God is always new, always challenging. Each new circumstance of our life leads us to a new understanding of His goodness and love. As we grow older, God should become younger for us. When we become ill, He becomes our healing and strength. When we grow discouraged, or depressed, He lifts our spirits with hope.
Jesus was the spark that enkindled a new hope; his was the voice that spoke of joy and the forgiveness of sins. He was the trailblazer who paved the way for Gift of New Life. But he was also one who "rocked the boat." He challenged, he agitated, and he shook people from complacency. Many of his listeners sensed his authority and power and welcomed it. But there were also many who resented and feared him. Persons dominated by a spirit of routine or selfishness and pride would instinctively recoil in the presence of Jesus; they would be afraid that He would identity their shallowness… they wouldn't be the least bit interested to rededicate themselves to holiness and goodness of life... to rededicate themselves to reform and conversion.

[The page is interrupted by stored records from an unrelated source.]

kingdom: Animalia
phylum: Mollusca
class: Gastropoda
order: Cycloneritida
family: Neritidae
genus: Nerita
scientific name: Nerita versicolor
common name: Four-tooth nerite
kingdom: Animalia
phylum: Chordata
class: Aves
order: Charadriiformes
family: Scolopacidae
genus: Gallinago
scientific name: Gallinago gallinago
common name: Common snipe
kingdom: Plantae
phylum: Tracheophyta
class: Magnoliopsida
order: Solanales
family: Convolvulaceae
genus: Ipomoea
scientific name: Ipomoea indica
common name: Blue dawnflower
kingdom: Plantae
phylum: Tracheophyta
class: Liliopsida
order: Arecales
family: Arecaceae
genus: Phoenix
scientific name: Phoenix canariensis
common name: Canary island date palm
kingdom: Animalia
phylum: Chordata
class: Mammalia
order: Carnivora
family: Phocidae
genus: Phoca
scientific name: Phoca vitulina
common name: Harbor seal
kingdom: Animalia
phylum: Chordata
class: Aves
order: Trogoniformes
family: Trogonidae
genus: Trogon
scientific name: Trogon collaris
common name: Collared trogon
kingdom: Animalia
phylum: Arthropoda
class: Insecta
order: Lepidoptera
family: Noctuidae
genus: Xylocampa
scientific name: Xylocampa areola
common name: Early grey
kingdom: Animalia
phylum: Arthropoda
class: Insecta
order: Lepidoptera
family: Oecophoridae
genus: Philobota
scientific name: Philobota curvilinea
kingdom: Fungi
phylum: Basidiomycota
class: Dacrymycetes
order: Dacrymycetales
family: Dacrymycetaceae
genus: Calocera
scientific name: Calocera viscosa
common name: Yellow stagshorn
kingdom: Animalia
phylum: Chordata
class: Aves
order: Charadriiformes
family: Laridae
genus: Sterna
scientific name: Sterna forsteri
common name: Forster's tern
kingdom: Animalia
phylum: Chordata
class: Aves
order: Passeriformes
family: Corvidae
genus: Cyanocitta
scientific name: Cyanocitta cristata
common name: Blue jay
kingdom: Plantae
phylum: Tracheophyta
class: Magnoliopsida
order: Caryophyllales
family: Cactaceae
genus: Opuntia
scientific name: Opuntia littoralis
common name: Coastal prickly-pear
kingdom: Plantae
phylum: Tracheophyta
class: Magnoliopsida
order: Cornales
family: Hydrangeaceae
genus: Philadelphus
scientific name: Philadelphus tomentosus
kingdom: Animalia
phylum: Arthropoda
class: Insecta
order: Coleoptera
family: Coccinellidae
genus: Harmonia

At its most fundamental level, Christianity is an altruistic religion. It is "other-centered" - and goes way beyond our own personal relationship with God. At the heart of the Gospel message is the challenge to lose ourselves in concern for others. If we truly love every other person as Jesus has loved us, then we don't look at the risk, or color, or public opinion, or any of the other excuses for walking away.
But how do we talk about God in a society that has lost its sense of the sacred, and considers the religious view in which we have shaped our images and language about God to be nonsense? How do we spread word about the God of Life to a society bent on creating instruments of death and total destruction? How do we preach a God of Reconciliation to a world wrapped in hatred, prejudice and war? How can we even dream of proclaiming God’s unconditional love to families and persons whose lives are steeped in suffering, loneliness and despair? How do we repair the damage already done - or that which continues to be done - by members of our own religious community.
We are sent by Jesus to create a special environment, an environment of understanding, of compassion. We are to create the possibility of others becoming present to themselves; we are to become a center of communion, a community where we cease to be anonymous, where we recognize one another as sisters and brothers, loving one another and caring for one another not because we need them, but simply for themselves. We have been chosen by name, and called to create an environment in which healing takes place, where one is forgiven and reconciled, where concern is fostered, where one feels a sense of belonging.
This is called "prophetic living" - and it is not easy and certainly not popular. Jesus’ prophetic witness was permeated with joyous confidence, and so possessed the courage and freedom to proclaim the good news without fear, to surprise the world again and again with new acts of love: a master washes the feet of his disciples, a Samaritan helps a Jew, an insulted father forgives and embraces his wayward son, and the All Holy One stoops to lift up a condemned adulteress and restore her wholeness and dignity.
Jesus brings an attitude and style which mixes joy, courage and freedom.... a reminder to us not to let fear and anxiety be the whole story about life. As our Psalm today proclaims: The Lord is our rock of safety. We are to be passionately involved with the pain of the world, but not absorbed by it. We are to take life seriously, but not ultimately.
These are prophetic times and we are the prophets. And our prophetic witness should be just like that of Jesus: celebratory, joyous, hopeful, regenerating, reconciling - somehow we must include everyone we meet, not by force but by invitation - the silent and glum, the lonely and the loners, those who have lost their sense of identity, and along with that their sense of joy and hope - the unlovable, the fearful, the despondent. All of these must somehow be included in and absorbed in our joy and our hope.
The message of Jesus was a simple one: to make us aware that the Good News of our salvation is a reality, and that we are loved unconditionally by God. This message and mission did not end with His death and resurrection; it continues on in each of us. The Spirit of God permeates and enlivens us just as it did Jesus 2000 years ago, and we are to be the people who continue what he did. This is what "being church" is all about. It is about a people who believe they are Spirit-filled, called to continue and spread the good news that has as its source, Jesus, the Christ.
Anything less is a betrayal; a denial of what Jesus intended us to be.